While one might think that surely owning wild animals would be excluded on your standard homeowners policy, you would be wrong. There is no liability exclusion for any particular type of animal, be it a domestic dog or a wild tiger. The policy provides medical payments for injury caused by an animal owned by or in the care of an insured. So you could even be walking the neighbor's tiger for him and, if the tiger attacks someone, your insurance would pay the medical bills. Damage to property of others is covered so that if your tiger snacks on the neighbor's dog, that is covered as well.

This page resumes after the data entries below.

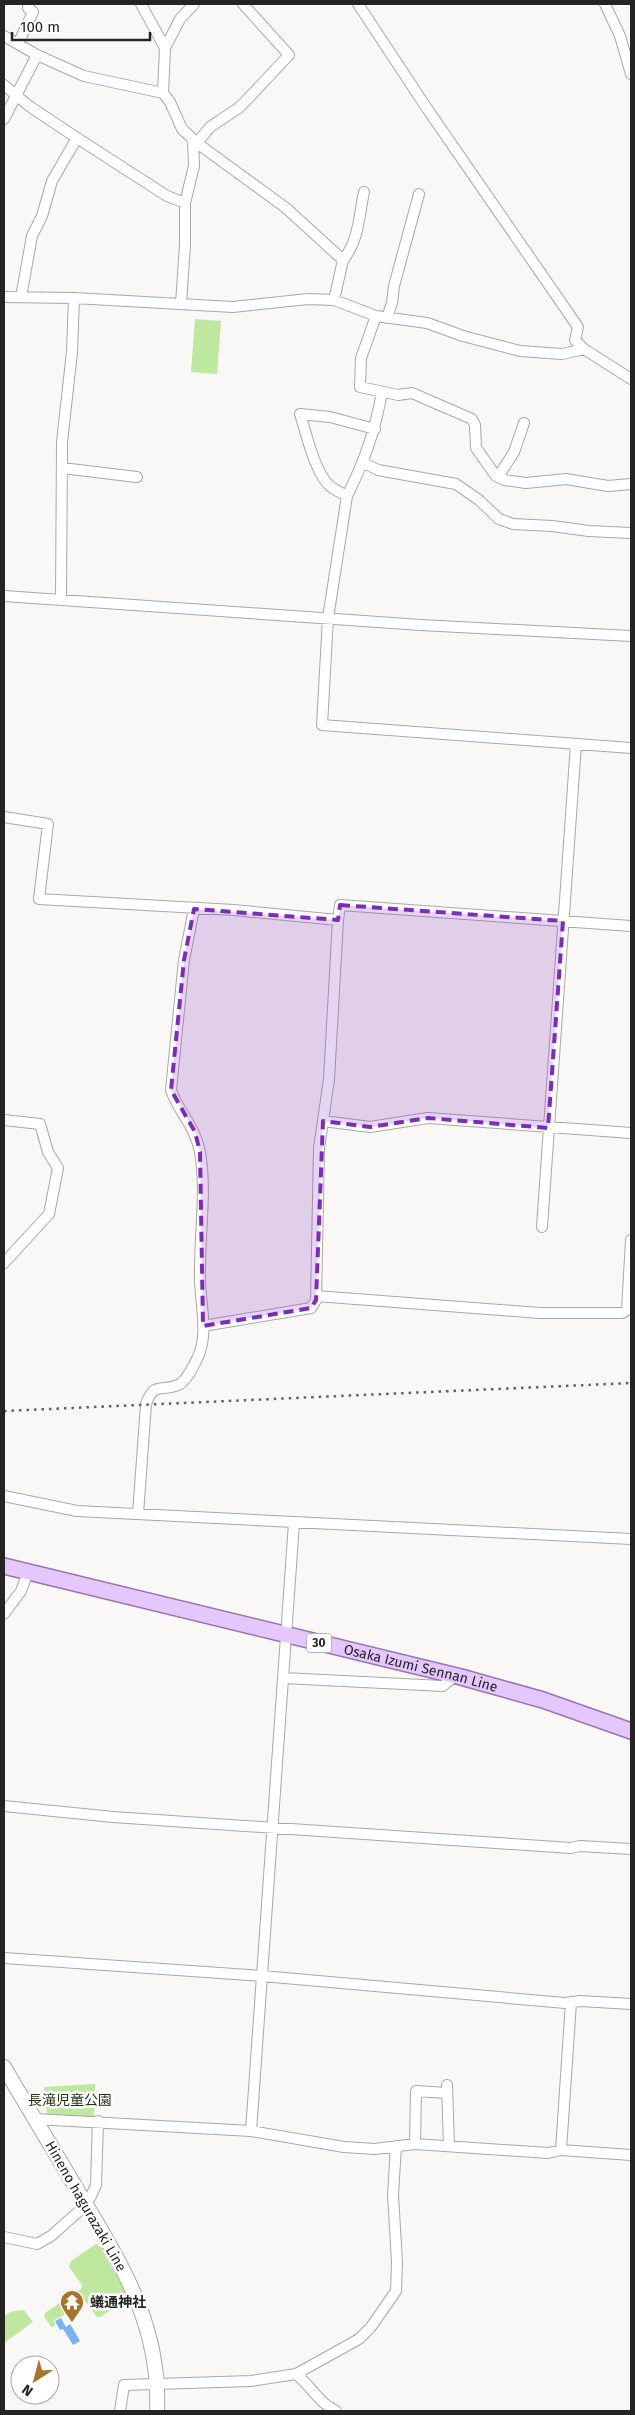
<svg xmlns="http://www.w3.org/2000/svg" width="635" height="2415" font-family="'Fira Sans','Noto Sans JP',sans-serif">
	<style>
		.green { fill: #bde89d }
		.water { fill: #76b3f5 }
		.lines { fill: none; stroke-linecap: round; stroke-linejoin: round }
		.street-casing { stroke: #aaa8a6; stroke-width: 12 }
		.secondary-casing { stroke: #aaa8a6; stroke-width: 16 }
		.primary-casing { stroke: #9775af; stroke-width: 18 }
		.street { stroke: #fff; stroke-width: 10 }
		.secondary { stroke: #fff; stroke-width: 14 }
		.primary { stroke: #e6c7fd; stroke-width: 15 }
		.rail { stroke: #62615f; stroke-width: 2.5; stroke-dasharray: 2.5 5; stroke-linecap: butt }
		.marked { fill: #7b2cbf; fill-opacity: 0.2; stroke: #7b2cbf; stroke-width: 4; stroke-dasharray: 10 6; stroke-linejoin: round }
		.labels { text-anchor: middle; stroke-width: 5; stroke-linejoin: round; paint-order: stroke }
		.shield { fill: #fff; stroke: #666665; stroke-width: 1 }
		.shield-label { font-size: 12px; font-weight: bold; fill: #252423 }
		.street-label { font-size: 14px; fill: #252423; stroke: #fff }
		.park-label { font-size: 14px; fill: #1f3010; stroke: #fff }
		.poi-label { font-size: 14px; font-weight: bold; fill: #252423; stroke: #fff; text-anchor: start }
	</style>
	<rect width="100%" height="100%" fill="#faf8f6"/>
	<path class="green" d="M 195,319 L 221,321 L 217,374 L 191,372 Z
		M 95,2084 L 94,2117 L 47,2114 L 44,2087 Z
		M 96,2244 L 101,2247 L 126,2293 L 117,2300 L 116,2307 L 100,2317 L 97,2317 L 84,2300 L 72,2307 L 67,2306 L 64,2315 L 54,2320 L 55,2326 L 51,2327 L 44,2316 L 45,2313 L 81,2289 L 82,2285 L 69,2267 L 71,2261 Z
		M 24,2310 L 33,2322 L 4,2343 L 4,2316 L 13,2311 Z"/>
	<path class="water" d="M 61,2318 L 66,2327 L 70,2324 L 80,2341 L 73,2345 L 63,2329 L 60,2330 L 55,2321 Z"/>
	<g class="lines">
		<g class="street-casing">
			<path id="street" d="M 141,4 L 165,48
				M 358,4 L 426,107 L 578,327 L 575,340 L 584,349
				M 605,4 L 620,36 L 631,74
				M 4,36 L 37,55 L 84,76 L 163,93 L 170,102 L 182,129 L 197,143 L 286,208 L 343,260 L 334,300 L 376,316 L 427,323 L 463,336 L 520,351 L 562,354 L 584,349 L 631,379
				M 18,44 L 33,12 L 28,8 L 29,4
				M 4,85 L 29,106 L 77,138 L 167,196 L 185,203
				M 163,93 L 165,48 L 180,19 L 194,4
				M 4,119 L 37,55
				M 197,143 L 210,127 L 240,107 L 289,55 L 243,4
				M 343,260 C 359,241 359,215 364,192
				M 4,297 L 74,298 L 233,307 L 308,299 L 334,300
				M 21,297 L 32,236 L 42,216 L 52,181 L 77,138
				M 181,304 L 185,244 L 185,203 L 194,166 L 193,139
				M 376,316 L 361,358 L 360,387 L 398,395 L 412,393 L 472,419 L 475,425 L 476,448 L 496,476 L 504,480 L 526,483 L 566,479 L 608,486 L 631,484
				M 387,318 L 392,303 L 394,286 L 419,194
				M 375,429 L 330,417 L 300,414 C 306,432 315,474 330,486 C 335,490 341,493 347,496 C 365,460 375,431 382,392
				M 364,463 L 378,470 L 456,484 L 479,500 L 499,519 L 513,524 L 552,526 L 589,531 L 631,533
				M 62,468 L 137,477
				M 498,477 L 514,452 L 524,423
				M 347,496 L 328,618 L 322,725 L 631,748
				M 4,596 L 421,625 L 631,636
				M 61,600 L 62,442 L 72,352 L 74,298
				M 4,817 L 48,824 L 39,899 L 234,910 L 338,920 L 329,1079 L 323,1121 L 370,1127 L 428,1118 L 631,1133
				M 338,920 L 340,905 L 631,926
				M 4,1120 L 40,1124 L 48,1152 L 58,1168 L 49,1214 L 4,1263
				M 542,1227 L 576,744
				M 316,1296 L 540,1313 L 622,1313 L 627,1310 L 631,1240
				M 203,1326 L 311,1308 L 316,1300 L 319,1148 L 323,1121
				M 4,1496 L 77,1511 L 631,1539
				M 138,1514 L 146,1404 C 154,1381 162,1392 178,1385 C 187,1381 194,1365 198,1357 C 209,1332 200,1304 200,1278 C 199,1236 207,1193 200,1152 C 195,1125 178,1112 171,1090 L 184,960 L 194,909
				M 4,1614 L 21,1591 L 28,1572
				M 283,1678 L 443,1686 L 455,1676
				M 4,1806 L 113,1817 L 571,1848 L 580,1846 L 631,1849
				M 4,1958 L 262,1976 L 565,2003 L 580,2001 L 631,2004
				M 447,2085 L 449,2146
				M 35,2119 L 251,2131 L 344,2147 L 375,2149 L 415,2144 L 548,2153 L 561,2150 L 631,2155
				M 251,2131 L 294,1523
				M 415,2144 L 416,2091 L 447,2093
				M 561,2150 L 571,2002
				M 4,2237 L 37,2244 L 51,2236 L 86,2205 L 91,2196 L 96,2185 L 98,2121
				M 296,2374 C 311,2386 319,2403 336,2411
				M 120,2411 L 124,2385 L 251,2381 L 296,2374 L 359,2339 L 371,2327 L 396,2291 L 397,2262 L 393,2195 L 396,2146"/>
		</g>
		<g class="secondary-casing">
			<path id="secondary" d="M 4,2067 C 28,2108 53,2149 78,2191 C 120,2262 161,2325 157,2411"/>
		</g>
		<g class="primary-casing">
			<g id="primary">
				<path id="s1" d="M 4,1566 L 461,1677 L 543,1700 L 631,1731"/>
			</g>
		</g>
		<use href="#street" class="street"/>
		<use href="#secondary" class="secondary"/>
		<use href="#primary" class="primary"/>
		<path class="rail" d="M 4,1411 L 631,1383"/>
	</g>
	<path class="marked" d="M 340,905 L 563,921 L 548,1128 L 428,1118 L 370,1127 L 323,1121 L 316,1300 L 311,1308 L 203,1326 L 200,1152 L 195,1132 L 171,1090 L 184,960 L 194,909 L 338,920 Z"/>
	<defs>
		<g id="temple-pin" transform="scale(1.25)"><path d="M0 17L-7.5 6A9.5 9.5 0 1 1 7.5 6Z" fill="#a57529" stroke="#fff"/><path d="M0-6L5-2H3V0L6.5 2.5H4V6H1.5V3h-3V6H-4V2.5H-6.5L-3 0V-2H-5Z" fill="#fff"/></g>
	</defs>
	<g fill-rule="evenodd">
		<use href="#temple-pin" x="72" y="2302"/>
	</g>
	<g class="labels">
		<rect class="shield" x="306.5" y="1633.5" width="25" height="19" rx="4"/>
		<g class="shield-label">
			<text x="319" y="1647">30</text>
		</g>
		<g class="street-label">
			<text dy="5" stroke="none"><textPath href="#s1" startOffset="429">Osaka Izumi Sennan Line</textPath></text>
			<text transform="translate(86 2206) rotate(60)" y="5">Hineno hagurazaki Line</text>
		</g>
		<g class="park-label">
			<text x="70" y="2105">長滝児童公園</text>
		</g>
		<g class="poi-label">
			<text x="90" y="2307">蟻通神社</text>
		</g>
	</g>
	<rect width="635" height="2415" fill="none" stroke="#252423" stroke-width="10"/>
	<g transform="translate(35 2380) rotate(216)"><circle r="24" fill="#ffffff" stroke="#a8a7a7"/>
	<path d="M0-4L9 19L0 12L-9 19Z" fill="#a57529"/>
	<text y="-8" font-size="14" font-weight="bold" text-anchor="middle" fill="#252423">N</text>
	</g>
	<path d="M12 32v8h138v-8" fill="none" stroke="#252423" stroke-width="2.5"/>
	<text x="20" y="32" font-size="15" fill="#252423" stroke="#ffffff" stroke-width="4" paint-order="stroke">100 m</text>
</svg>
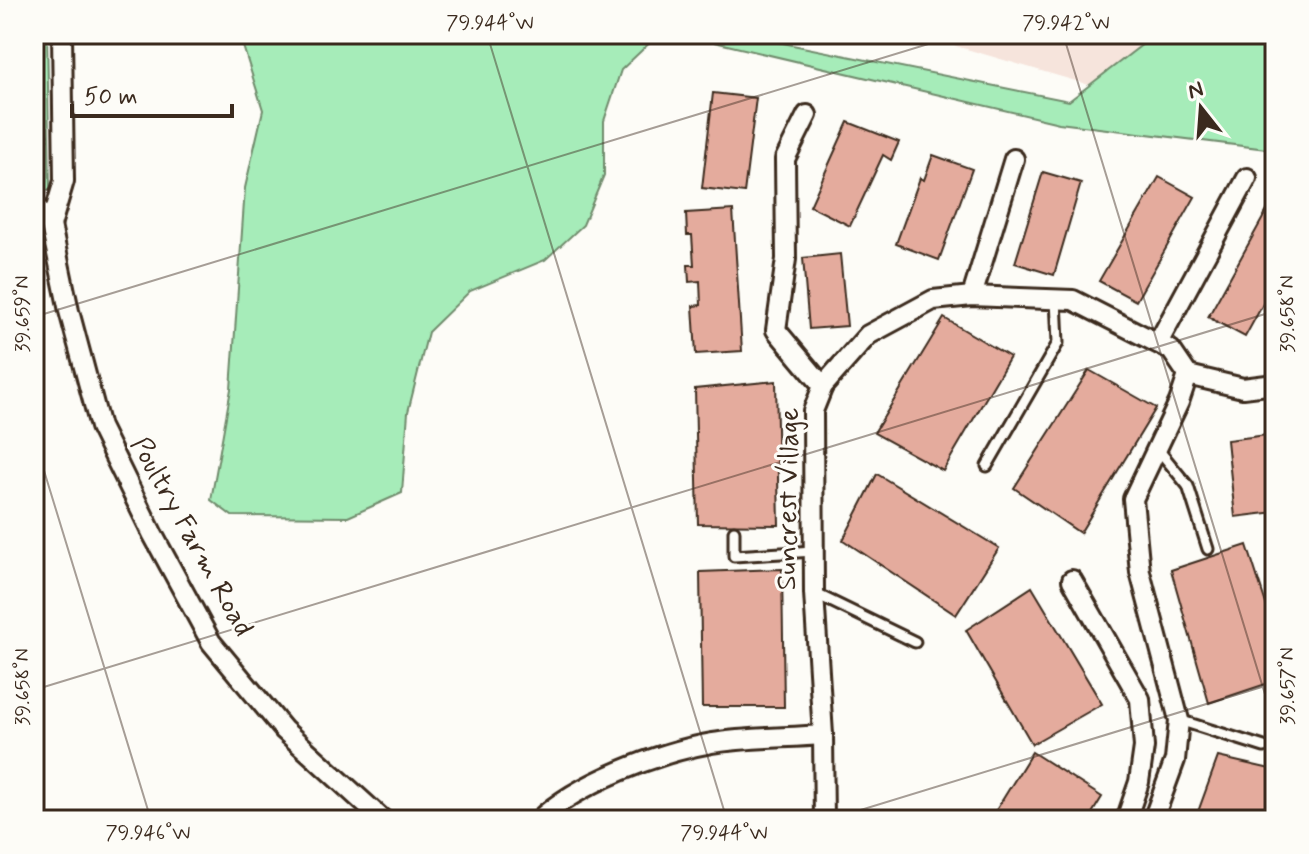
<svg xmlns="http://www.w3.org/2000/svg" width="1309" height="854" font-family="Mynerve,sans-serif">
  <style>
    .built { fill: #f6e4dc }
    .green { fill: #a6ecb9; stroke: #708b6c; stroke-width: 2 }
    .building { fill: #e4ab9d; stroke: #3b2a1e; stroke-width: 2 }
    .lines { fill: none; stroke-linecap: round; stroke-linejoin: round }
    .lane-casing { stroke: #3b2a1e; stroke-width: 15 }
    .street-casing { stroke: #3b2a1e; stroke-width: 24 }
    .lane { stroke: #fdfcf7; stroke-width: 9 }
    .street { stroke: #fdfcf7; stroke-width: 18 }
    .ticks { fill: none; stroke: #3b2a1e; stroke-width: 2; stroke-opacity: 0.45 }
    .labels { text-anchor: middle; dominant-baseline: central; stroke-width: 6; stroke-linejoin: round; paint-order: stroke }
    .street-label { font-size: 28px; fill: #3b2a1e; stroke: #fdfcf7 }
    .neatline { fill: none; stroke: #3b2a1e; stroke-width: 3 }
    .ticks-label { font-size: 20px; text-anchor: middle; fill: #3b2a1e }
  </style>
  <rect width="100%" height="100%" fill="#fdfcf7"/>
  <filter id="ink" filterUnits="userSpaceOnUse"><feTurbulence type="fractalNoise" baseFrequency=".0125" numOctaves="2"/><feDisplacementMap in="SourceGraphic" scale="16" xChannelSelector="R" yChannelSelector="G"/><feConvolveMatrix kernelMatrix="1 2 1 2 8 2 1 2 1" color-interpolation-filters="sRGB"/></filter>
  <g filter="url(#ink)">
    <!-- built -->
    <polygon class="built" points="915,34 1164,34 1110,91"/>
    <!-- green -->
    <g class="green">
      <polygon points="34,34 47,34 50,190 42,191 34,169"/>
      <polygon points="247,34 659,34 621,70 604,121 604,175 583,225 545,260 470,291 428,332 408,412 402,493 348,517 232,516 211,500 231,389 245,188 263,110 243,46"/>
      <polygon points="680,34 738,34 1069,101 1156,34 1275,34 1275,150 1059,123"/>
    </g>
    <!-- building -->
    <g class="building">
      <polygon points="713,93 756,98 744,193 702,188"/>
      <polygon points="848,122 899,142 891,160 883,155 850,226 810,206"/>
      <polygon points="933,155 972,169 939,260 896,244 920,178 924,180"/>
      <polygon points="1043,172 1081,183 1054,275 1015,263"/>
      <polygon points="1159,177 1195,197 1136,301 1099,281"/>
      <polygon points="1275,196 1275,282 1245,337 1208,317"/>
      <polygon points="733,210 742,351 696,354 693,306 701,305 700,281 689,282 688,265 694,265 692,235 687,235 686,213"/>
      <polygon points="840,254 847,326 809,329 803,258"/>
      <polygon points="944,318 1010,357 943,471 874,433"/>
      <polygon points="1089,370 1156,408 1080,533 1014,488"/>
      <polygon points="776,381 779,525 698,524 695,389"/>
      <polygon points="1275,434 1275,512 1235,517 1227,440"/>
      <polygon points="877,474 999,548 956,615 843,540"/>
      <polygon points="1247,545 1275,632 1275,681 1209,703 1171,570"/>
      <polygon points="782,569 784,707 702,707 700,572"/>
      <polygon points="1032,587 1102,704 1032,744 966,630"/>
      <polygon points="1032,752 1102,797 1088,820 990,820"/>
      <polygon points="1218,757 1275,770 1275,820 1195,820"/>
    </g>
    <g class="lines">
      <defs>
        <g id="lane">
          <polyline points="1157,448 1188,486 1208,549"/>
          <polyline points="987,466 1058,343 1056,299"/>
          <polyline points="734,531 734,556 814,551"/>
          <polyline points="814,593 915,642"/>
          <polyline points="1179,720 1264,747"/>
        </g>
        <g id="street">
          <polyline points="807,115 785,159 786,259 776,330 823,386"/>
          <polyline points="34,204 51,225 69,311 100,427 153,535 211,642 284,730 383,820"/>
          <polyline points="51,225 64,181 62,34"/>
          <polyline points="972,296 1014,159"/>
          <polyline points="1158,343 1247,178"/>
          <polyline points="1188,375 1243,388 1275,384"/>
          <polyline points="1072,580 1140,699 1144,747 1139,782 1126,820"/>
          <path d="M539,820C577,783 660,752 712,743C748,737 787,738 823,735"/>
          <polyline points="824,820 823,735 814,593 813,411 823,386 868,335 933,300 972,296 1073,300 1171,350 1188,375 1179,402 1133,499 1140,572 1179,720 1175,760 1153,820"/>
        </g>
      </defs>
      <!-- lane casing -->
      <use href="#lane" class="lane-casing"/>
      <!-- street casing -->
      <use href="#street" class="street-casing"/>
      <!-- lane -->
      <use href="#lane" class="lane"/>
      <!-- street -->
      <use href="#street" class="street"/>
    </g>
  </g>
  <!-- ticks -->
  <path class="ticks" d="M487,34L727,820M1063,34L1275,727M34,317L961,34M34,438L151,820M34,690L1275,311M828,820L1275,683"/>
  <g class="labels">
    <!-- street labels -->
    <g class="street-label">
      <text transform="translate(789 499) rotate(-89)">Suncrest Village</text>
      <text transform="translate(191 537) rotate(61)">Poultry Farm Road</text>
    </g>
  </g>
  <!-- margin -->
  <rect width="1309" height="854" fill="none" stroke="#fdfcf7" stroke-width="88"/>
  <!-- north arrow -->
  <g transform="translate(1201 108) rotate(343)" stroke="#fdfcf7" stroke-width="6" paint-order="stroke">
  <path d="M0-6L14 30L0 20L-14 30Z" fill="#3b2a1e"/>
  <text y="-12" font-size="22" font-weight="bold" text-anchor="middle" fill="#3b2a1e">N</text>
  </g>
  <!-- scale -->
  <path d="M72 104v12h160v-12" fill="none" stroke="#3b2a1e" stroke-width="4"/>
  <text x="84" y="104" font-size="24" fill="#3b2a1e" stroke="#fdfcf7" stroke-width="6" paint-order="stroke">50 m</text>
  <rect x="44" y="44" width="1221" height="766" class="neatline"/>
  <g class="ticks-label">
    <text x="490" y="29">79.944°W</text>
    <text x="1066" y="29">79.942°W</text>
    <text transform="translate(1287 314) rotate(-90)" y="7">39.658°N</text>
    <text transform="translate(22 314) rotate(-90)" y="7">39.659°N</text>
    <text transform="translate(1287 686) rotate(-90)" y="7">39.657°N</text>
    <text transform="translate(22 687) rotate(-90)" y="7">39.658°N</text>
    <text x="148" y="839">79.946°W</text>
    <text x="724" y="839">79.944°W</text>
  </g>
</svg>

But what if the state has laws against owning such wild things? Is coverage excluded then?
Believe it or not, there is no exclusion for illegal acts, other than the use, sale, manufacture, delivery, transfer or possession of a controlled substance. Lions, tigers and bears are not controlled substances.
Lions and tigers are the big examples of exotic pets, but there are plenty of reptiles that either escape or are released into the wild that cause havoc. It's impossible to track down the owner of a released snake and hold him liable, but what do you think about owning exotic pets? Should you be allowed to have an honest to goodness "big cat" instead of just an inordinately chubby housecat? What do you think about owning exotic pets and the fact that they are automatically covered under your homeowners policy?